The email arrived in students’ inboxes the morning after Columbia President Minouche Shafik called New York City police on campus to remove dozens of students who on Tuesday occupied Hamilton Hall, and to enable the university to break up an encampment on its central lawn on the Upper West Side of Manhattan.

Student protesters had said they would not voluntarily leave either the encampment — dozens of tents erected nearly two weeks before — or Hamilton Hall until Columbia divested from companies doing business with Israel.

The university, historically and in the past two weeks, has been the epicenter of protest movements. As in past days, only students who live in the center of campus were allowed into its center quad on Wednesday, and at noon about 100 students, faculty and their supporters rallied outside the campus gate at Amsterdam Avenue and 116th Street.

“We want justice! You say how? Unsuspend our students now!” they chanted, referring to those who had been suspended Monday by the university. Other students gathered at 1 Police Plaza in Lower Manhattan to support students arrested Tuesday — more than 100, according to the student-run campus radio station, WKCR.

Marianne Hirsch, Columbia University professor emeritus. Photo by Alec Gitelman for the Forward

Columbia faculty and staff made up a significant portion of rallygoers, and included Marianne Hirsch, a Jewish Columbia English professor emeritus and daughter of Holocaust survivors. She blamed the university for the tumult on campus, saying administrators failed to take student protesters seriously.

“I don’t think these negotiations were in good faith and I don’t think real concessions were made,” she said, pointing to Brown University as a model. On Tuesday, Brown administrators came to an agreement with student protesters that led to the voluntary dismantling of their encampment.

Threats of mass suspensions on Monday, and the occupation of Hamilton Hall on Tuesday night, has blared in news feeds, capping nearly two weeks of turmoil on college campuses where students across the nation followed Columbia students’ lead, erecting “Gaza Solidarity Encampments,” and occupying buildings.

So many people were tuning into Columbia’s student radio station — more than 13,000 WKCR reported Wednesday — that many could not listen to it online. On-air hosts directed New York-area listeners to tune into the station on their radios, and others to Apple Music.

In an email to students Wednesday, Shafik tried to justify calling police to campus the previous night, a move her critics called “overkill” and “shameful” at rallies and on social media.

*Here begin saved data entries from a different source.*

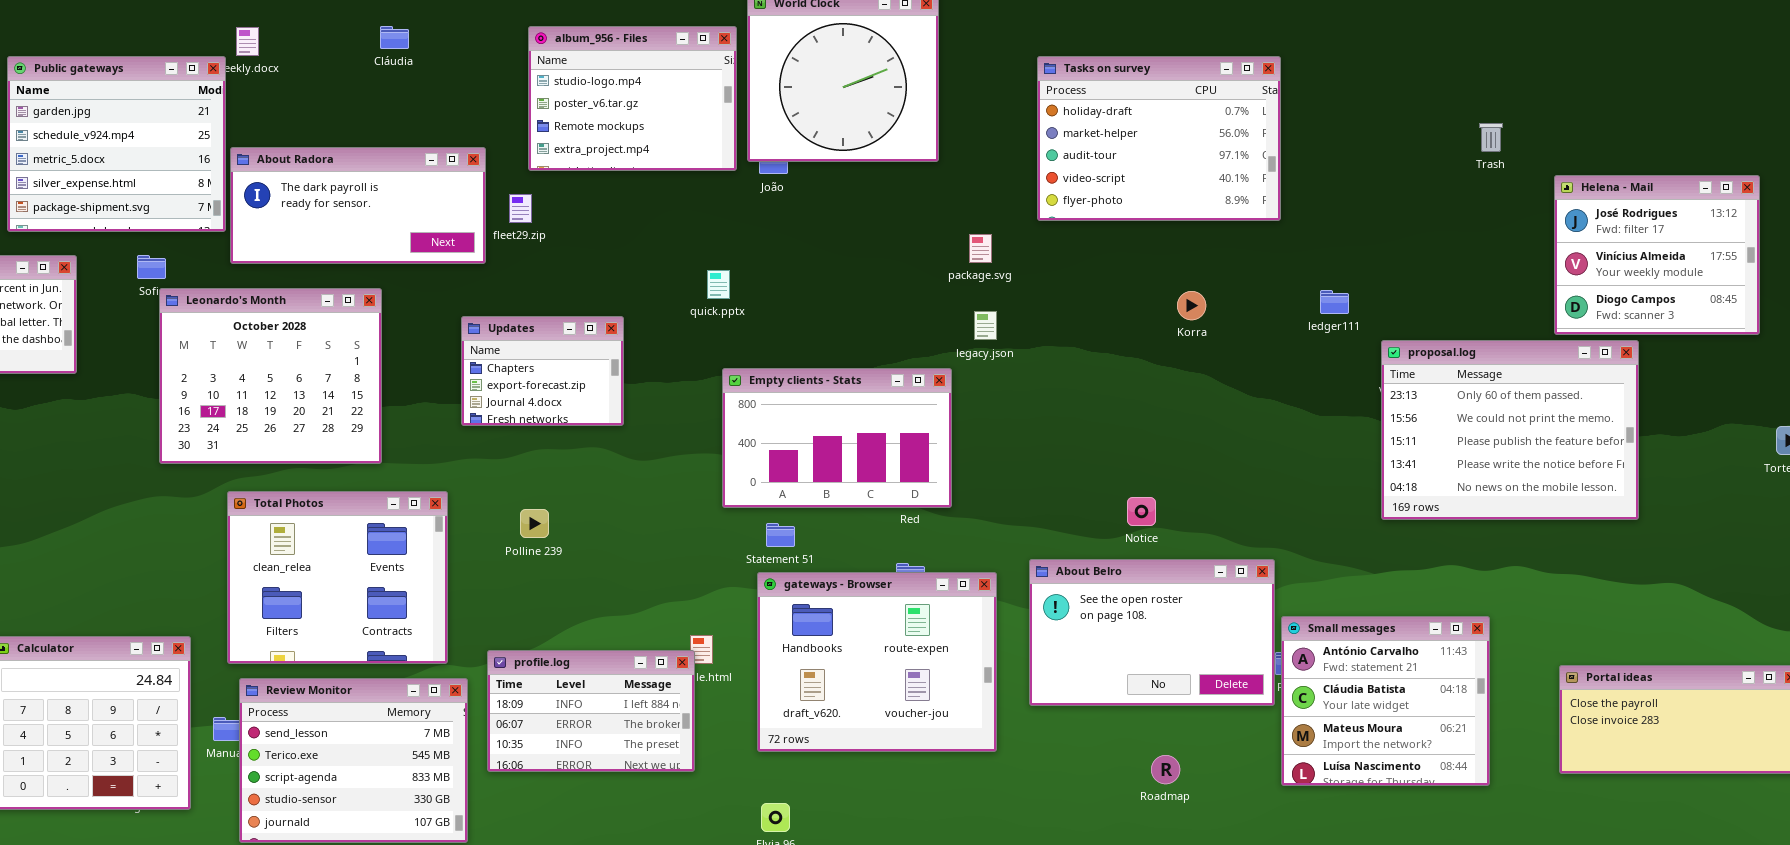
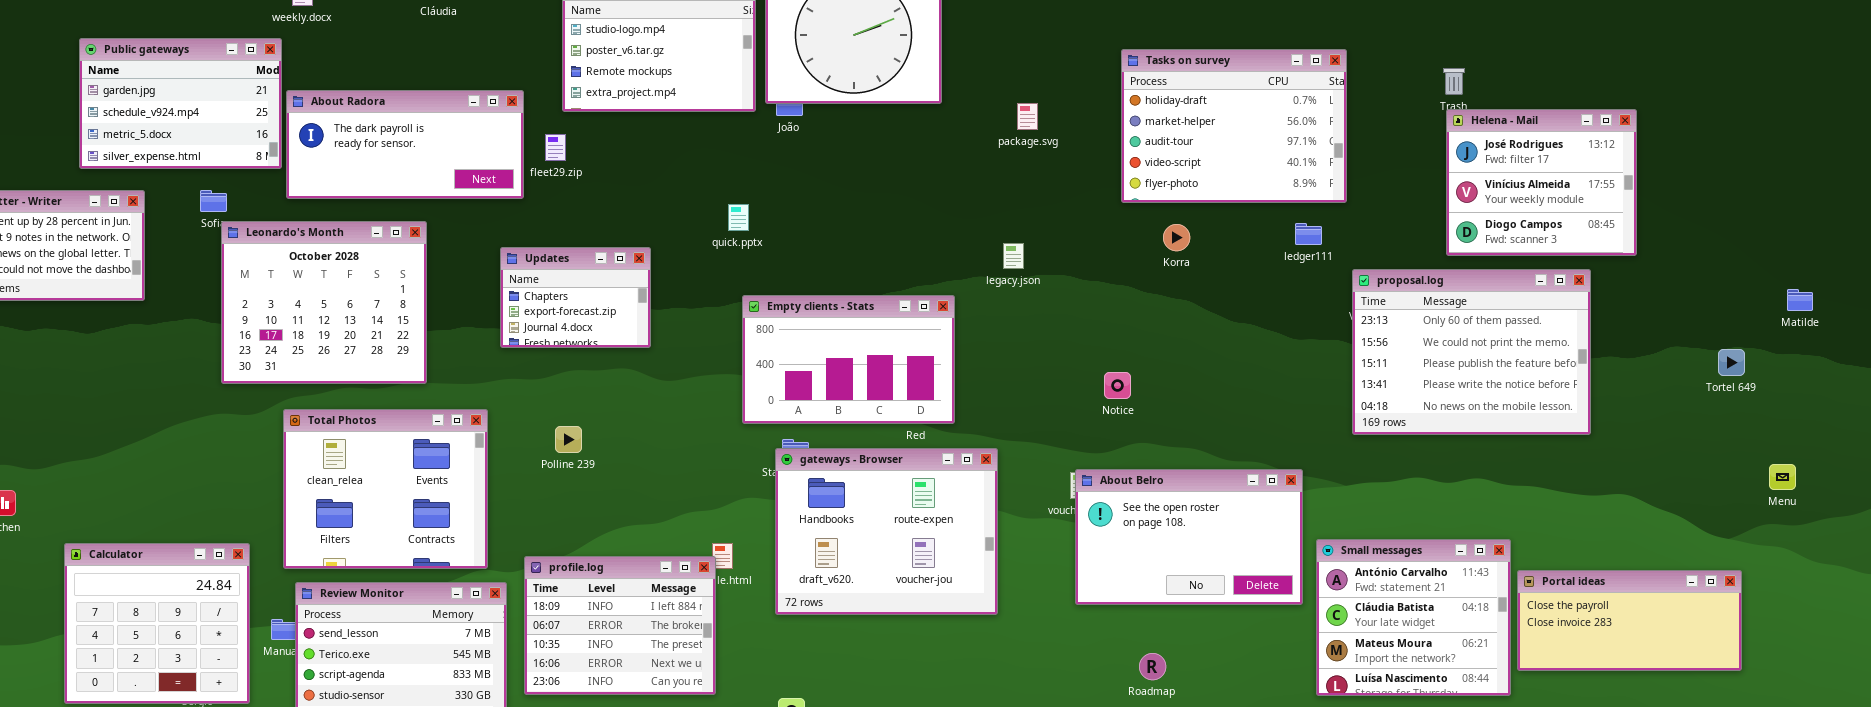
Public gateways: [7,56,226,232] -> [79,38,282,169], resized
Tasks on survey: [1037,56,1281,221] -> [1121,49,1347,203], moved
Helena - Mail: [1554,175,1760,335] -> [1446,109,1637,256], moved
package.svg: [969,234,992,263] -> [1017,103,1038,130], moved
legacy.json: [974,311,997,340] -> [1003,243,1024,269], moved
Notice: [1127,497,1156,526] -> [1104,372,1131,399], moved
About Belro: [1029,559,1275,706] -> [1075,469,1303,605], moved
gateways - Browser: [757,572,997,752] -> [775,448,998,615], moved
Small messages: [1281,616,1490,786] -> [1316,539,1511,696], moved
profile.log: [487,650,695,772] -> [524,556,716,695], resized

“This drastic escalation of many months of protest activity pushed the university to the brink,” she wrote, “creating a disruptive environment for everyone and raising safety risks to an intolerable level.”

She said it would take the university time to heal.

“We also must continue with urgency our ongoing dialogue on the important issues that have been raised in recent months, especially the balance between free speech and discrimination and the role of a university in contributing to better outcomes in the Middle East,” she added. 

“Both are topics where I hope Columbia can lead the way in new thinking that will make us the epicenter, not just of protests, but of solutions to the world’s problems.”

Alec Gitelman contributed to this report.